**PROVIDED TEXT**:

— Begin —

The corruption of college

 

Let's start with a hypocrisy warning: I have gone back to college three times for degrees. First time because I was told that was what everyone did; second time, because I migrated and wanted to have a degree that was respected in the UK; and third time, because I wanted to read history and thought that it was the great unfinished business in my life.

But, it is precisely because I did all those things, I feel the college, in its most common form available today, corrupts us.

However, there is more than just individual corruption. Obsession with college can destroy whole nations. I am Bengali after all, and I think the college fetish corrupted whole generations of Bengalis who became degree obsessed (which explains my own misadventure), disconnected and impractical people. We stopped doing things, living life and travelling around the world. We took college degrees as ends in themselves and thought that everyone around us would think the same. Sadly, that was not to be.

This explanation of the decline of Bengalis as a community may sound strange at a time when college education is seen as the key to the knowledge economy, and therefore, national prosperity. But that general theory of college education is completely wrong-headed. Empirically speaking, college today solidifies privilege in a society and blocks, rather than encourages, new thinking. Whatever happened after the second world war and in the wake of massive public investment in education is completely behind us: Benjamin Franklin thought college was useless and we are back to that point again.

— End —

Dataset rows:
— Begin —

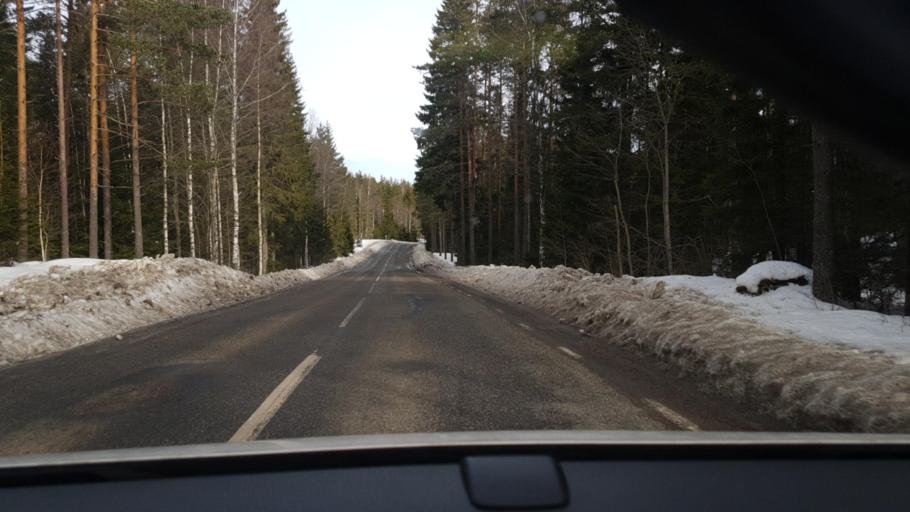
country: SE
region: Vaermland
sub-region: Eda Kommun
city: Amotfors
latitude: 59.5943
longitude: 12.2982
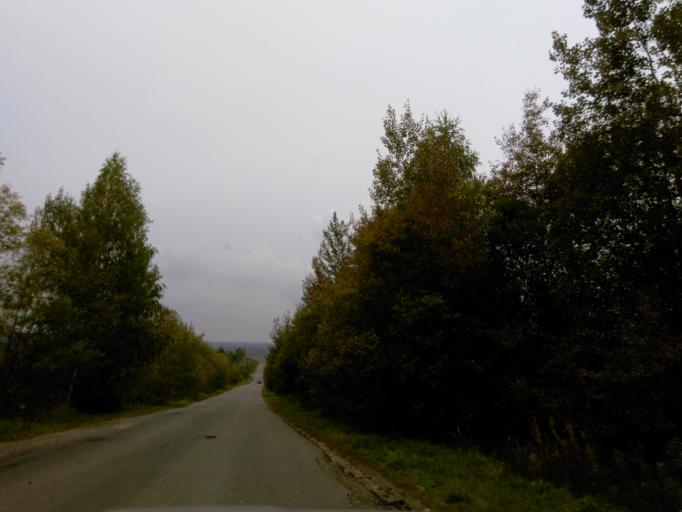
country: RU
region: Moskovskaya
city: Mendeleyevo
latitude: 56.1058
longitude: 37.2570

— End —
— Begin —

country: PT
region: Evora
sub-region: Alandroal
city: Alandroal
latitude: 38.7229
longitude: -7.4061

— End —

**TASK REQUIREMENTS**:
**A)** Revise the passage of the essay on college from "Let's start with" to "today, corrupts us.", replacing "history" with "philosophy".
**B)** From the records, keep only the lines that contain the string "region".
The records bear no relation to the essay on college.

**COMPLETED EXERCISE**:
**A)**
Let's start with a hypocrisy warning: I have gone back to college three times for degrees. First time because I was told that was what everyone did; second time, because I migrated and wanted to have a degree that was respected in the UK; and third time, because I wanted to read philosophy and thought that it was the great unfinished business in my life.

But, it is precisely because I did all those things, I feel the college, in its most common form available today, corrupts us.

**B)**
region: Vaermland
sub-region: Eda Kommun
region: Moskovskaya
region: Evora
sub-region: Alandroal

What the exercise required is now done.